One week after 9/11, war was declared before the guilt of the perpetrators had been determined. But it was the beginning of a new post 9/11 era for the United States, one in which proving reasonable doubt took a back seat to retribution. It is hard to lay full blame on the trigger happy Neo-Cons in the White House at the time, the most powerful nation in the world was brought to it’s knees and it’s citizens demanded revenge. And it was a great opportunity to secure global dominance with impunity. It was basic human instinct on display at a political level.

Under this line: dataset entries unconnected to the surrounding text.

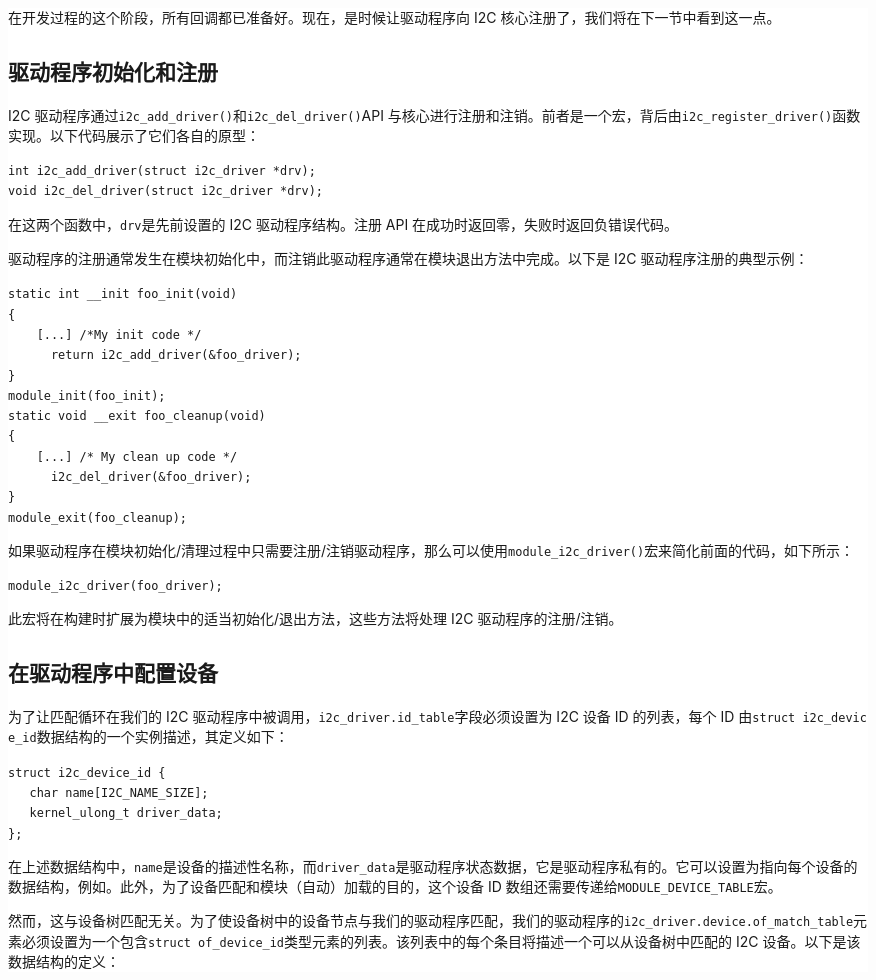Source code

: 在开发过程的这个阶段，所有回调都已准备好。现在，是时候让驱动程序向 I2C 核心注册了，我们将在下一节中看到这一点。

## 驱动程序初始化和注册

I2C 驱动程序通过`i2c_add_driver()`和`i2c_del_driver()`API 与核心进行注册和注销。前者是一个宏，背后由`i2c_register_driver()`函数实现。以下代码展示了它们各自的原型：

```
int i2c_add_driver(struct i2c_driver *drv);
void i2c_del_driver(struct i2c_driver *drv);
```

在这两个函数中，`drv`是先前设置的 I2C 驱动程序结构。注册 API 在成功时返回零，失败时返回负错误代码。

驱动程序的注册通常发生在模块初始化中，而注销此驱动程序通常在模块退出方法中完成。以下是 I2C 驱动程序注册的典型示例：

```
static int __init foo_init(void)
{
    [...] /*My init code */
      return i2c_add_driver(&foo_driver);
}
module_init(foo_init);
static void __exit foo_cleanup(void)
{
    [...] /* My clean up code */
      i2c_del_driver(&foo_driver);
}
module_exit(foo_cleanup);
```

如果驱动程序在模块初始化/清理过程中只需要注册/注销驱动程序，那么可以使用`module_i2c_driver()`宏来简化前面的代码，如下所示：

```
module_i2c_driver(foo_driver);
```

此宏将在构建时扩展为模块中的适当初始化/退出方法，这些方法将处理 I2C 驱动程序的注册/注销。

## 在驱动程序中配置设备

为了让匹配循环在我们的 I2C 驱动程序中被调用，`i2c_driver.id_table`字段必须设置为 I2C 设备 ID 的列表，每个 ID 由`struct i2c_device_id`数据结构的一个实例描述，其定义如下：

```
struct i2c_device_id {
   char name[I2C_NAME_SIZE];
   kernel_ulong_t driver_data;
};
```

在上述数据结构中，`name`是设备的描述性名称，而`driver_data`是驱动程序状态数据，它是驱动程序私有的。它可以设置为指向每个设备的数据结构，例如。此外，为了设备匹配和模块（自动）加载的目的，这个设备 ID 数组还需要传递给`MODULE_DEVICE_TABLE`宏。

然而，这与设备树匹配无关。为了使设备树中的设备节点与我们的驱动程序匹配，我们的驱动程序的`i2c_driver.device.of_match_table`元素必须设置为一个包含`struct of_device_id`类型元素的列表。该列表中的每个条目将描述一个可以从设备树中匹配的 I2C 设备。以下是该数据结构的定义：
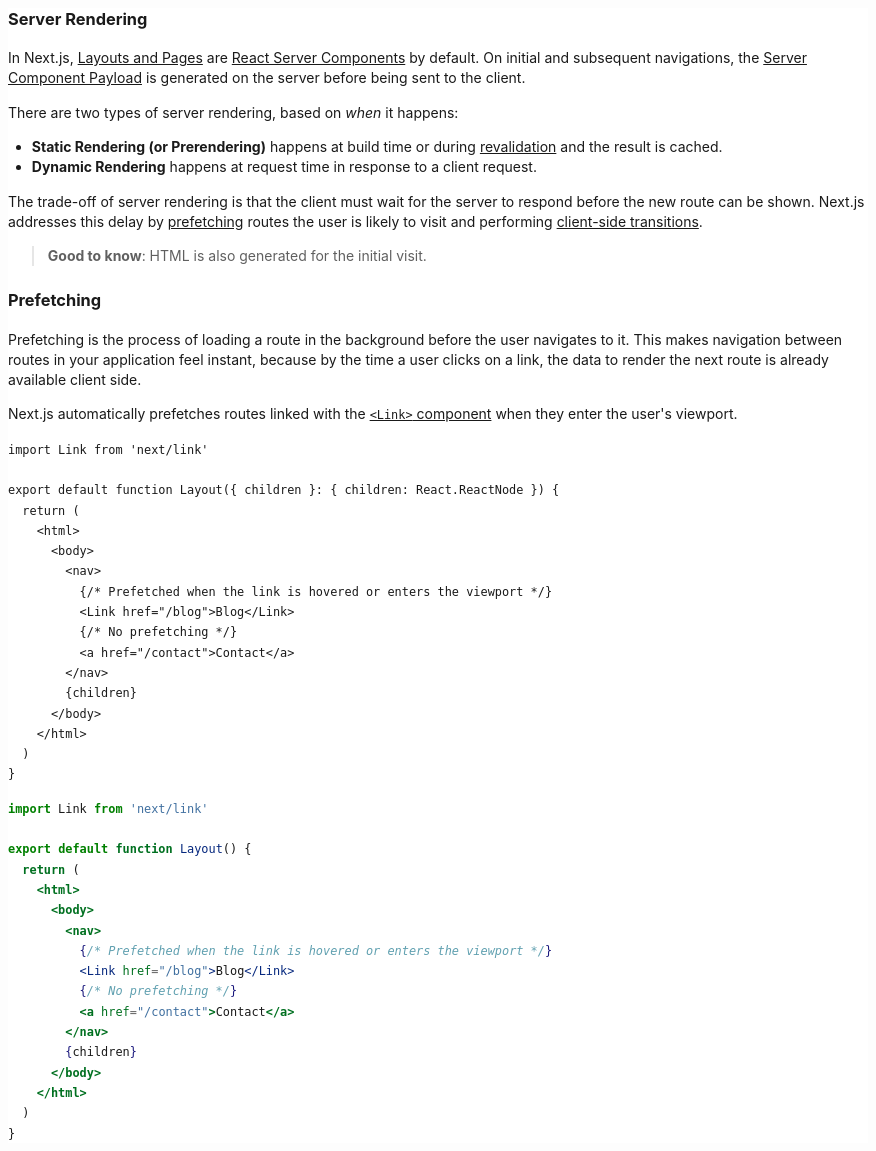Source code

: ### Server Rendering

In Next.js, [Layouts and Pages](/docs/app/getting-started/layouts-and-pages.md) are [React Server Components](https://react.dev/reference/rsc/server-components) by default. On initial and subsequent navigations, the [Server Component Payload](/docs/app/getting-started/server-and-client-components.md#how-do-server-and-client-components-work-in-nextjs) is generated on the server before being sent to the client.

There are two types of server rendering, based on *when* it happens:

* **Static Rendering (or Prerendering)** happens at build time or during [revalidation](/docs/app/getting-started/caching-and-revalidating.md) and the result is cached.
* **Dynamic Rendering** happens at request time in response to a client request.

The trade-off of server rendering is that the client must wait for the server to respond before the new route can be shown. Next.js addresses this delay by [prefetching](#prefetching) routes the user is likely to visit and performing [client-side transitions](#client-side-transitions).

> **Good to know**: HTML is also generated for the initial visit.

### Prefetching

Prefetching is the process of loading a route in the background before the user navigates to it. This makes navigation between routes in your application feel instant, because by the time a user clicks on a link, the data to render the next route is already available client side.

Next.js automatically prefetches routes linked with the [`<Link>` component](/docs/app/api-reference/components/link.md) when they enter the user's viewport.

```tsx filename="app/layout.tsx" switcher
import Link from 'next/link'

export default function Layout({ children }: { children: React.ReactNode }) {
  return (
    <html>
      <body>
        <nav>
          {/* Prefetched when the link is hovered or enters the viewport */}
          <Link href="/blog">Blog</Link>
          {/* No prefetching */}
          <a href="/contact">Contact</a>
        </nav>
        {children}
      </body>
    </html>
  )
}
```

```jsx filename="app/layout.js" switcher
import Link from 'next/link'

export default function Layout() {
  return (
    <html>
      <body>
        <nav>
          {/* Prefetched when the link is hovered or enters the viewport */}
          <Link href="/blog">Blog</Link>
          {/* No prefetching */}
          <a href="/contact">Contact</a>
        </nav>
        {children}
      </body>
    </html>
  )
}
```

But the fear mongering associated with the ‘post 9/11 world’ gave the war effort an unstoppable momentum. Think of Barkley in his prime driving the paint. Feet planted or not he was going to run right through you. But unlike basketball, the rules of war didn’t call offensive fouls. Next was Iraq, which was largely conjured up on false claims of WMD’s. 8 years later and there is still no justification for leaving a generation of Iraqi’s in war. But there was no going back now, and the sheer momentum of the war effort left no option to turn back. When the East and West of Baltimore battled it out in a drug war on “The Wire” Slim Charles summed it up best, “if it’s a lie, then we fight on that lie”. (for anyone who hasn’t seem ‘the Wire’, best show ever!)
One of the worst precedents set by the U.S.A in this new era was the breaking of international law which govern the rules of war across the globe. In the case of Osama Bin Laden, The American government committed a blatant assassination, with no trial, no medical examination and was a direct violation of international law. It was a dangerous precedent to be set for countries who brutally suppress opposition. How can the U.S government criticize the killing of prisoners with no trial, or Mid East dictators for killing leaders of dissent? Amanda Watson, a doctoral candidate at the University of Ottawa makes a good point when discussing the anniversary memorials of 9/11. She argues that the events of 9/11 seem to be depoliticized in public commemoration and presented as neutral for the purposes of grieving. “The political context of the attacks and U.S. foreign policy is washed away in favour of more sentiment,” she said, which itself obscures, silences and erases other kinds of associated grief that do not fit so well into the “mainstream master narrative.”
Consequently this type of grief fosters a dangerous nationalistic rhetoric that leads to xenophobia and feeds the the war machine like Kevin Spacey fed the obese guy to death in "Seven".
Ironically, the original 9/11 occurred on September 11, 1973, when the U.S. succeeded in its intensive efforts to overthrow the democratic government of Salvador Allende in Chile with a military coup that placed General Pinochet’s brutal regime in office. It was one of many attempts at propping up pro American regimes in Latin America, and in the process supporting the murder of thousands of innocent civilians. But was there a post 9/11 era for the people of Chile?
September 11th was a horrible tragedy, and the lives of those 2,578 people will never be forgotten. But almost just as tragic is what Jon Stewart denoted as September 13/2011: “Remembering the Day We Forgot the Lessons of the Day We Had Sworn We Would Always Remember.”